[DIRECTIONS]:
Please continue the thread below about Flink timestamps and timezones, picking up right after its last line.

** TEXT follows **

Hi Faye,
the problem lies in the wrong design of JDK's java.sql.Timestamp. You
can also find a nice summary in the answer here [1]. java.sql.Timestamp
is timezone dependent. Internally, we subtract/normalize the timezone
and work with the UNIX timestamp. Beginning from Flink 1.9 we are using
the new Java time classes such as LocalDateTime. Until then it would be
great to set the JVM's timezone to UTC or make remove the timezone both
in sources and sinks.
Regards,
Timo
[1] https://stackoverflow.com/a/43883203/806430
On 11.08.20 22:55, Faye Pressly wrote:
Hello,
I am having an issue with Event time stamp and timezone with Flink 1.8
(1.8 because I need it to work on AWS Kinesis)
I have a very simple pipeline that read events from a stream, transform
to a Table does a small window (Tumblin 1 min) aggregation and groupby,
transforms back to a stream and sink the result.
I have created a small Integration test where I pass a custom Source and
Custom Sink Collector so that I can verify the results.
I go inspired by this project to do the testing,
https://github.com/knaufk/flink-testing-pyramid/blob/master/src/test/java/com/github/knaufk/testing/java/StreamingJobIntegrationTest.java
This is a snipped from my Integration Test. 0L is the event timestamp
that will be used by the flink job. So here I'm firing all the events at
1970-01-01 00:00:00
ParallelSourceFunction<List<ObjectNode>> source =
new ParallelCollectionSource(
Arrays.asList(
new Tuple2<>(1L, new Event("1", "111", "impression", "A", 0L)),
new Tuple2<>(1L, new Event("1", "111", "click", "A", 0L)),
new Tuple2<>(1L, new Event("2", "111", "impression", "A", 0L)),
new Tuple2<>(1L, new Event("2", "111", "click", "A", 0L)),
new Tuple2<>(1L, new Event("3", "111", "impression", "A", 0L)),
new Tuple2<>(1L, new Event("4", "111", "impression", "A", 0L)),
new Tuple2<>(1L, new Event("4", "111", "click", "A", 0L))));
CollectingSink sink =new CollectingSink();
new Pipeline().execute(source, sink);
(https://github.com/knaufk/flink-testing-pyramid/blob/master/src/test/java/com/github/knaufk/testing/java/utils/ParallelCollectionSource.java)

** End of TEXT **
** MATERIAL SUPPLIED follows **

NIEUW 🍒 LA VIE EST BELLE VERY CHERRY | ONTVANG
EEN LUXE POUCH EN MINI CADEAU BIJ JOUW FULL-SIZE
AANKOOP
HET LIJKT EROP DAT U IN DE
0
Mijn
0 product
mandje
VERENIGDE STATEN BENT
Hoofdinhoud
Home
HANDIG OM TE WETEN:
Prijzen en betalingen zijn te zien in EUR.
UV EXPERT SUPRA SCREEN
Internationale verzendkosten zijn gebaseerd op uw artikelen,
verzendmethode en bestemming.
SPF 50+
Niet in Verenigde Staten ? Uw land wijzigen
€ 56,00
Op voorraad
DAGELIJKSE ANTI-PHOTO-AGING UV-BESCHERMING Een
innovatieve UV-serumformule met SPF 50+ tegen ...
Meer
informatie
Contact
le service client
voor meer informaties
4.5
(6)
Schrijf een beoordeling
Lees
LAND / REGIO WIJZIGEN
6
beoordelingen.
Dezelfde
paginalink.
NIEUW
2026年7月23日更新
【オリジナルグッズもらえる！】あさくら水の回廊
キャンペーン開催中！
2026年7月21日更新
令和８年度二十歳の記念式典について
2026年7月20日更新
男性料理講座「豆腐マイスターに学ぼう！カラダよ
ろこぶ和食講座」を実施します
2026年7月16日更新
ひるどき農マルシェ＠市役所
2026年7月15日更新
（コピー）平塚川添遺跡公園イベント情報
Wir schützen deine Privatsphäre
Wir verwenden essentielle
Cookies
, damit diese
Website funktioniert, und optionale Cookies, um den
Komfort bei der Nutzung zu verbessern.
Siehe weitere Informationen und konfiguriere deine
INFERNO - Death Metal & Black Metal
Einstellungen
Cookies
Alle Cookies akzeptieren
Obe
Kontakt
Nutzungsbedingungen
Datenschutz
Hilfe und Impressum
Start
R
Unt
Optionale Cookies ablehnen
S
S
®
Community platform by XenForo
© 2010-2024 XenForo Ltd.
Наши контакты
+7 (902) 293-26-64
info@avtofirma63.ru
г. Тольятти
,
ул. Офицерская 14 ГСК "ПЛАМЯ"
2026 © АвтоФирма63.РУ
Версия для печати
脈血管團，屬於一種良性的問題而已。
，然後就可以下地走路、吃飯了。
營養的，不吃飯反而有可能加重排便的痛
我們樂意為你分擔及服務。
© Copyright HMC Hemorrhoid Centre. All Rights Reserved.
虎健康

** End of MATERIAL SUPPLIED **

[RESPONSE TO THE TASK]:
My Flink pipeline uses a Tumbling Window of 1 minute and I add to the
objects (which has a filed java.sql.Timestamp) the window.rowTime which
is written to the sink.
When I check the results in sink.result all the timestamp.getTime() are
using my computer timezone (gtm +1).
For example the first window which is 1970-01-01 00:00:59.999 has as
timestamp.getTime() of `-3540001`
I expected it to beĀ 59999 which would really corespong to 1970-01-01
00:00:59.999.
Is this a bug or do I have to setup something in order for Flink to
consider all the timestamp UTC ?
Thank you!